What to work on: Return the data that follows, keeping every word and mark unchanged.

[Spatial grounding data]
-----

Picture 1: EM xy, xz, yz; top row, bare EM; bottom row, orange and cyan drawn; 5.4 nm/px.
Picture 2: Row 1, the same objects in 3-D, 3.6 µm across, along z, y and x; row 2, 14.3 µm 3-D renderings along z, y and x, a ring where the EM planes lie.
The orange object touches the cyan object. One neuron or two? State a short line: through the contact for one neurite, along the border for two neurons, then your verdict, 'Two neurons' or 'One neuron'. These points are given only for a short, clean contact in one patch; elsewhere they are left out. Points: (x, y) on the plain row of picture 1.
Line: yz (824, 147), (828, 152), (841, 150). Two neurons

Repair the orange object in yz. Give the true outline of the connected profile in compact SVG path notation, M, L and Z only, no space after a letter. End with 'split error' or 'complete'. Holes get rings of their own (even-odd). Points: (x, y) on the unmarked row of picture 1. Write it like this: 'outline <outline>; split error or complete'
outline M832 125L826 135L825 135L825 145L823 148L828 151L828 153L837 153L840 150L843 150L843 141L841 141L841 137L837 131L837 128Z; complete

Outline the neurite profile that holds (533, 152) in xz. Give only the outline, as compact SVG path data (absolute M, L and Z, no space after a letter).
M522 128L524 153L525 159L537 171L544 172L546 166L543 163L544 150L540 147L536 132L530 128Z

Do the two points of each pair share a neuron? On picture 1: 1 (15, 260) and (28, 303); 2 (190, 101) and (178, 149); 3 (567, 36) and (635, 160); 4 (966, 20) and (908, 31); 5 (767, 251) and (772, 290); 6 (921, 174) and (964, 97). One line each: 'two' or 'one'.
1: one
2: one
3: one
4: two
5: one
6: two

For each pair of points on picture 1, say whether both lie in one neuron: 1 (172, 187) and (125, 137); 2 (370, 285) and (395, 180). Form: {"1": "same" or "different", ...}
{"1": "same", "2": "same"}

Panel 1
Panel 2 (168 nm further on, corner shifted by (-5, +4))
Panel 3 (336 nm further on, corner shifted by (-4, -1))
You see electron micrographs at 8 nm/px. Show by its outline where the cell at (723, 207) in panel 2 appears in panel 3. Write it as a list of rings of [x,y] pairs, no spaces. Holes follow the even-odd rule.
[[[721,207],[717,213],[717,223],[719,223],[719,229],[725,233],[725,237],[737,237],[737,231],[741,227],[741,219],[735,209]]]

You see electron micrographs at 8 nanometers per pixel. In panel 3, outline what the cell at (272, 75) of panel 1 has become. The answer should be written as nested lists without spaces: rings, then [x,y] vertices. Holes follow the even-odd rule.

-----

Response:
Picture 1: EM xy, xz, yz; top row, bare EM; bottom row, orange and cyan drawn; 5.4 nm/px.
Picture 2: Row 1, the same objects in 3-D, 3.6 µm across, along z, y and x; row 2, 14.3 µm 3-D renderings along z, y and x, a ring where the EM planes lie.
The orange object touches the cyan object. One neuron or two? State a short line: through the contact for one neurite, along the border for two neurons, then your verdict, 'Two neurons' or 'One neuron'. These points are given only for a short, clean contact in one patch; elsewhere they are left out. Points: (x, y) on the plain row of picture 1.
Line: yz (824, 147), (828, 152), (841, 150). Two neurons

Repair the orange object in yz. Give the true outline of the connected profile in compact SVG path notation, M, L and Z only, no space after a letter. End with 'split error' or 'complete'. Holes get rings of their own (even-odd). Points: (x, y) on the unmarked row of picture 1. Write it like this: 'outline <outline>; split error or complete'
outline M832 125L826 135L825 135L825 145L823 148L828 151L828 153L837 153L840 150L843 150L843 141L841 141L841 137L837 131L837 128Z; complete

Outline the neurite profile that holds (533, 152) in xz. Give only the outline, as compact SVG path data (absolute M, L and Z, no space after a letter).
M522 128L524 153L525 159L537 171L544 172L546 166L543 163L544 150L540 147L536 132L530 128Z

Do the two points of each pair share a neuron? On picture 1: 1 (15, 260) and (28, 303); 2 (190, 101) and (178, 149); 3 (567, 36) and (635, 160); 4 (966, 20) and (908, 31); 5 (767, 251) and (772, 290); 6 (921, 174) and (964, 97). One line each: 'two' or 'one'.
1: one
2: one
3: one
4: two
5: one
6: two

For each pair of points on picture 1, say whether both lie in one neuron: 1 (172, 187) and (125, 137); 2 (370, 285) and (395, 180). Form: {"1": "same" or "different", ...}
{"1": "same", "2": "same"}

Panel 1
Panel 2 (168 nm further on, corner shifted by (-5, +4))
Panel 3 (336 nm further on, corner shifted by (-4, -1))
You see electron micrographs at 8 nm/px. Show by its outline where the cell at (723, 207) in panel 2 appears in panel 3. Write it as a list of rings of [x,y] pairs, no spaces. Holes follow the even-odd rule.
[[[721,207],[717,213],[717,223],[719,223],[719,229],[725,233],[725,237],[737,237],[737,231],[741,227],[741,219],[735,209]]]

You see electron micrographs at 8 nanometers per pixel. In panel 3, outline what the cell at (272, 75) of panel 1 has become. The answer should be written as nested lists without spaces: rings, then [x,y] vertices. Holes follow the even-odd rule.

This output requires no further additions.